In Three Days I Reached Moera-Dua, The
First Village In Rembang, And Finding The Country Dry And
Undulating, With A Good Sprinkling Of Forest, I Determined To
Remain A Short Time And Try The Neighbourhood.
Just opposite the
station was a small but deep river, and a good bathing-place; and
beyond the village
Was a fine patch of forest, through which the
road passed, overshadowed by magnificent trees, which partly
tempted me to stay; but after a fortnight I could find no good
place for insects, and very few birds different from the common
species of Malacca. I therefore moved on another stage to Lobo
Raman, where the guard-house is situated quite by itself in the
forest, nearly a mile from each of three villages. This was very
agreeable to me, as I could move about without having every
motion watched by crowds of men, women and children, and I had
also a much greater variety of walks to each of the villages and
the plantations around them.
The villages of the Sumatran Malays are somewhat peculiar and
very picturesque. A space of some acres is surrounded with a high
fence, and over this area the houses are thickly strewn without
the least attempt at regularity. Tall cocoa-nut trees grow
abundantly between them, and the ground is bare and smooth with
the trampling of many feet.

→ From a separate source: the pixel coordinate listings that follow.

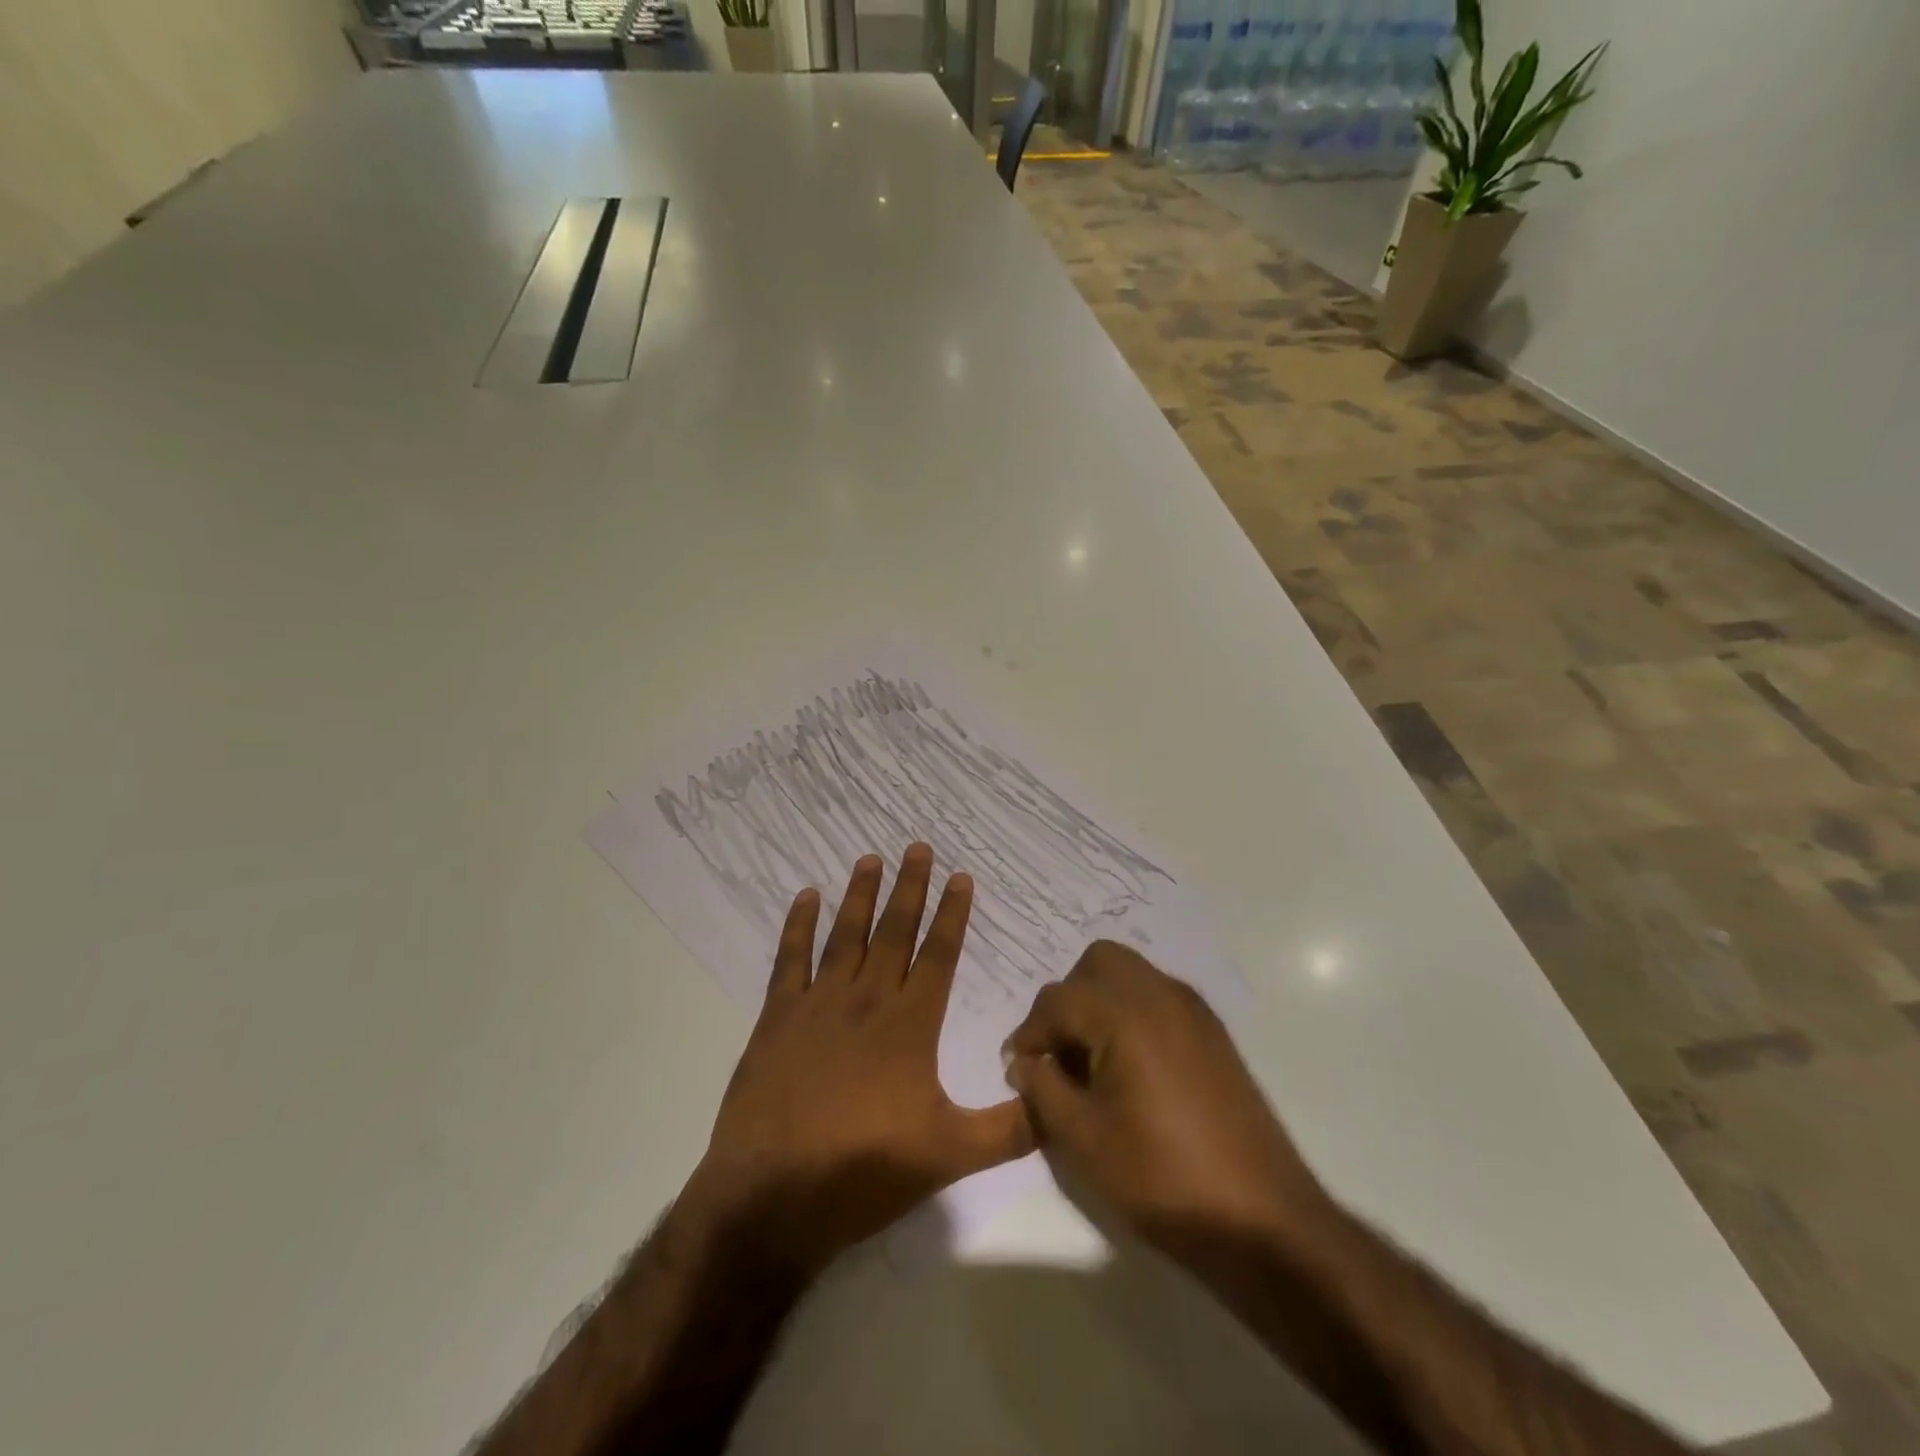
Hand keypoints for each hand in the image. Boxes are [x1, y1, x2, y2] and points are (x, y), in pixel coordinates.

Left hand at [683, 846, 1032, 1277]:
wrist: (772, 1197)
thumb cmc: (865, 1172)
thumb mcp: (951, 1156)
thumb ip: (1010, 1129)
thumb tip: (1059, 1102)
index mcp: (910, 1025)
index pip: (939, 955)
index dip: (952, 913)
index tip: (961, 876)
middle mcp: (867, 1000)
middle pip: (894, 931)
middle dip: (910, 888)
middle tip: (917, 847)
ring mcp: (818, 1004)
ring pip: (845, 935)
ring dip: (860, 895)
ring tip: (870, 858)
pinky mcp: (777, 1018)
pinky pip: (790, 959)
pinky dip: (798, 926)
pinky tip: (806, 897)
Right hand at [1003, 941, 1331, 1258]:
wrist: (1261, 1219)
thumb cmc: (1162, 1178)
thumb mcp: (1083, 1139)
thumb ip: (1043, 1088)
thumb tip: (1026, 1061)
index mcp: (1125, 1014)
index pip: (1057, 1000)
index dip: (1029, 1033)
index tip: (1019, 1070)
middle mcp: (1160, 994)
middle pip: (1097, 963)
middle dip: (1068, 999)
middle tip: (1059, 1051)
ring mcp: (1192, 1010)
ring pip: (1130, 974)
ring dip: (1100, 1002)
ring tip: (1092, 1061)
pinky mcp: (1212, 1032)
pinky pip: (1157, 996)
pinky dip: (1131, 1013)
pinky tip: (1130, 1068)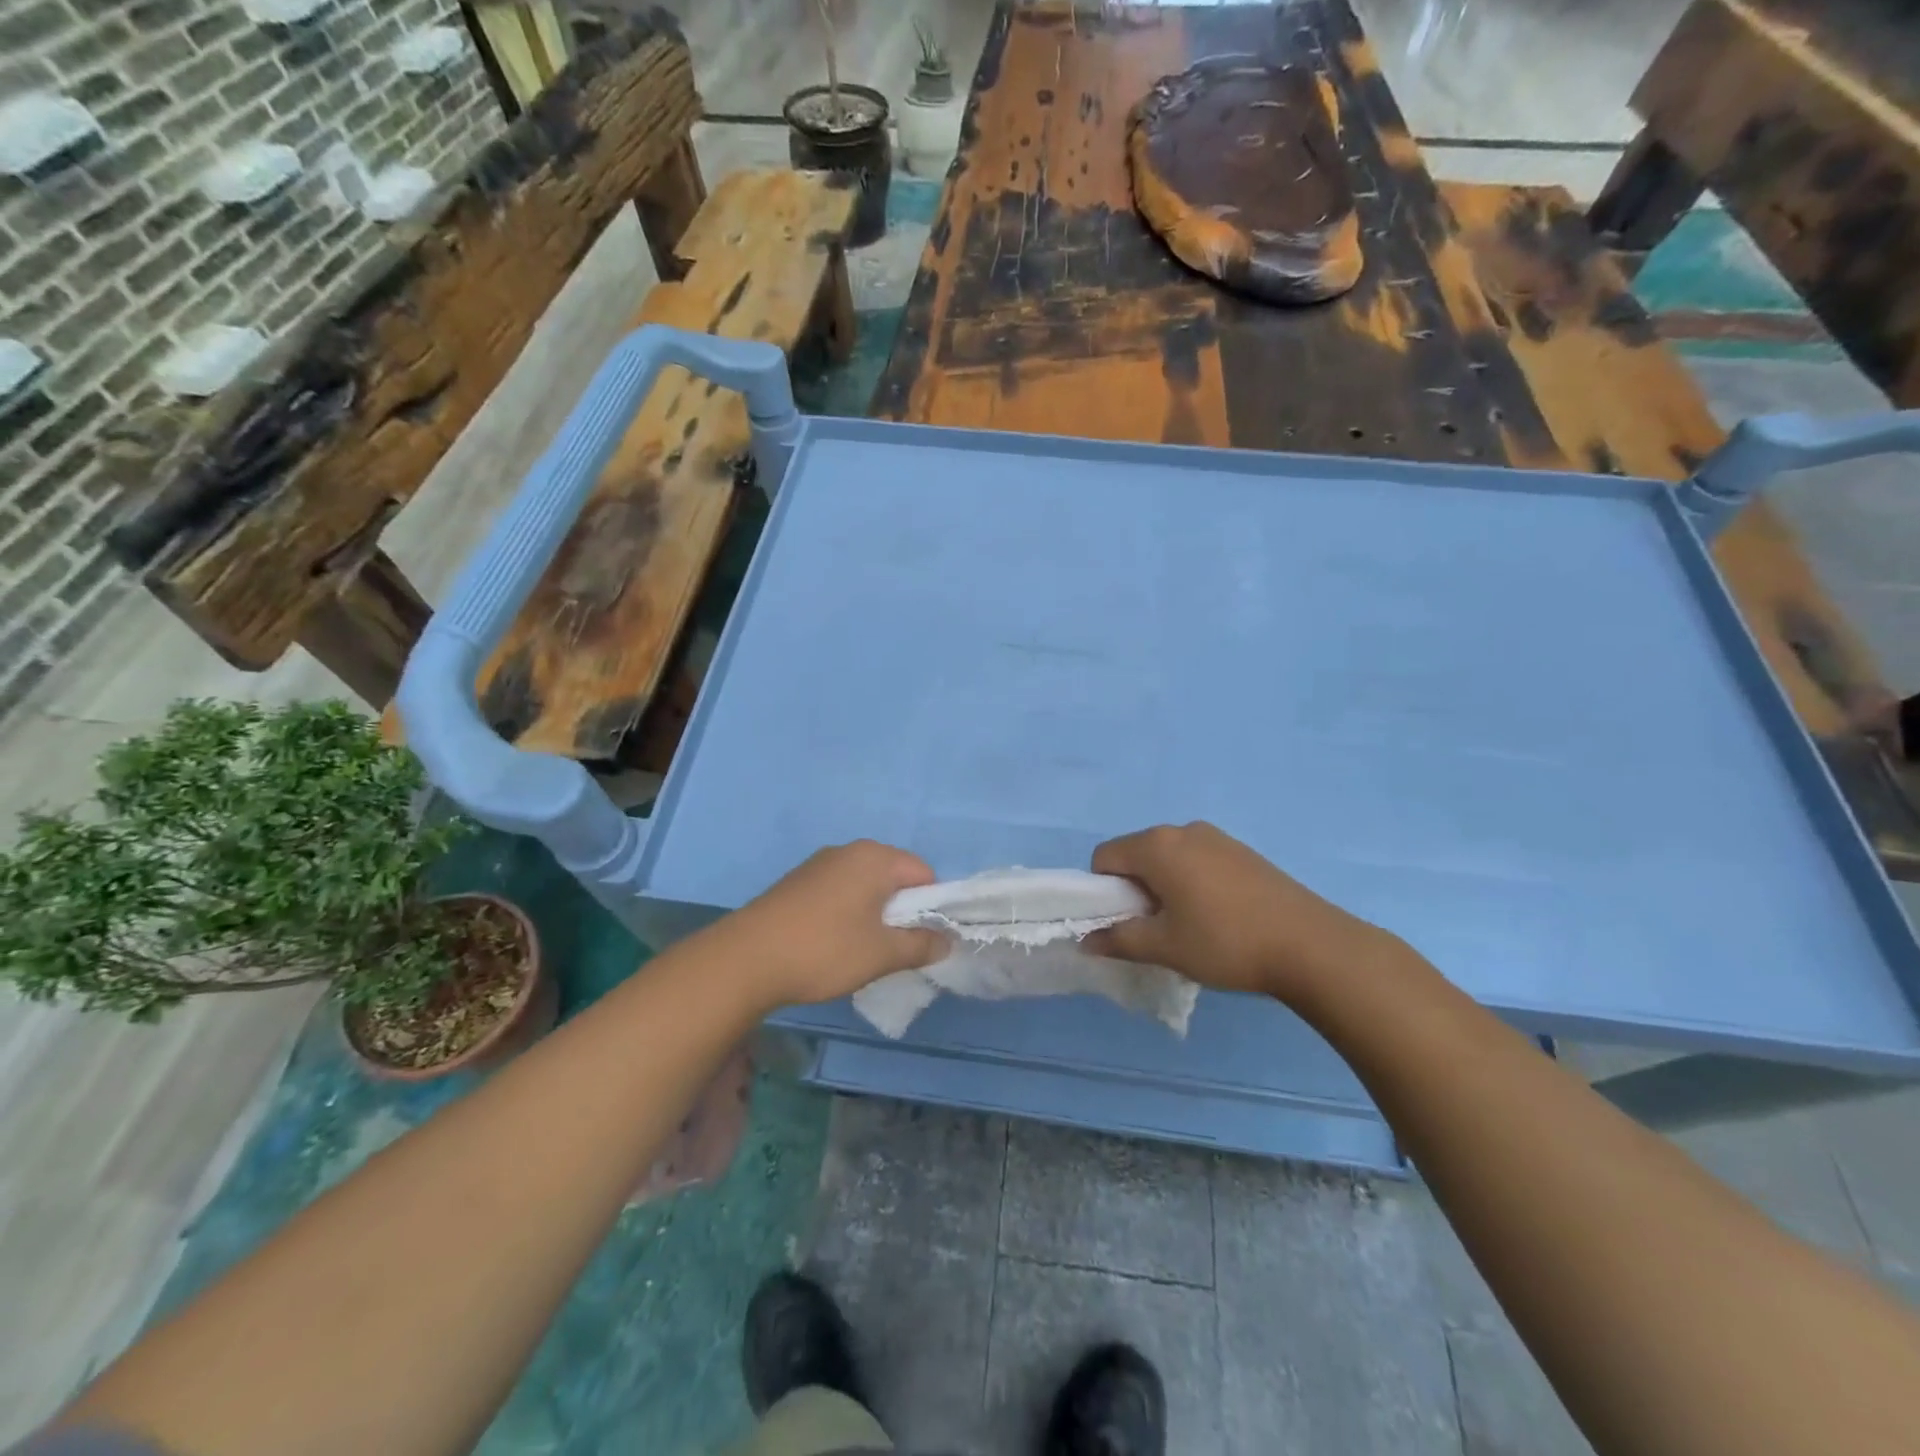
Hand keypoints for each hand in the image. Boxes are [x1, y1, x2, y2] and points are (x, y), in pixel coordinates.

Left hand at [715, 840, 947, 1008]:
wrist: (745, 959)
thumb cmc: (824, 950)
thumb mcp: (881, 954)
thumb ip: (921, 945)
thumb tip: (947, 941)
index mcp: (874, 858)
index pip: (924, 874)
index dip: (932, 907)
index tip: (923, 940)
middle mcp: (848, 851)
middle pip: (894, 877)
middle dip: (902, 911)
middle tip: (894, 948)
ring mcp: (819, 864)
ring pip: (865, 885)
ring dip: (873, 914)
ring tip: (862, 950)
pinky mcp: (797, 882)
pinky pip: (838, 891)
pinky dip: (847, 913)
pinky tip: (832, 944)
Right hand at [1085, 822, 1395, 1002]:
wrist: (1311, 945)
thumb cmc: (1225, 943)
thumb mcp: (1165, 947)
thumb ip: (1119, 940)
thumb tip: (1085, 941)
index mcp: (1157, 846)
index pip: (1104, 857)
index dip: (1104, 891)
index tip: (1126, 922)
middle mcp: (1183, 830)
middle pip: (1136, 853)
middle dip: (1134, 888)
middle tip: (1157, 927)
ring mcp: (1216, 837)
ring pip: (1169, 857)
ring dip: (1164, 885)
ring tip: (1190, 924)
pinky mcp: (1242, 850)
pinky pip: (1198, 859)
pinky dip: (1192, 881)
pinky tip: (1219, 915)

The houses are raised about six feet
on posts, the best being entirely built of planks, others of
bamboo. The former are always more or less ornamented with
carving and have high-pitched roofs and overhanging eaves. The
gable ends and all the chief posts and beams are sometimes
covered with exceedingly tasteful carved work, and this is still
more the case in the district of Menangkabo, further west. The
floor is made of split bamboo, and is rather shaky, and there is
no sign of anything we should call furniture. There are no
benches or chairs or stools, but merely the level floor covered
with mats, on which the inmates sit or lie. The aspect of the
village itself is very neat, the ground being often swept before
the chief houses; but very bad odours abound, owing to there
being under every house a stinking mud-hole, formed by all waste
liquids and refuse matter, poured down through the floor above.
In most other things Malays are tolerably clean - in some
scrupulously so; and this peculiar and nasty custom, which is
almost universal, arises, I have little doubt, from their having
been originally a maritime and water-loving people, who built
their houses on posts in the water, and only migrated gradually
inland, first up the rivers and streams, and then into the dry
interior. Habits which were at once so convenient and so cleanly,
and which had been so long practised as to become a portion of
the domestic life of the nation, were of course continued when
the first settlers built their houses inland; and without a
regular system of drainage, the arrangement of the villages is
such that any other system would be very inconvenient.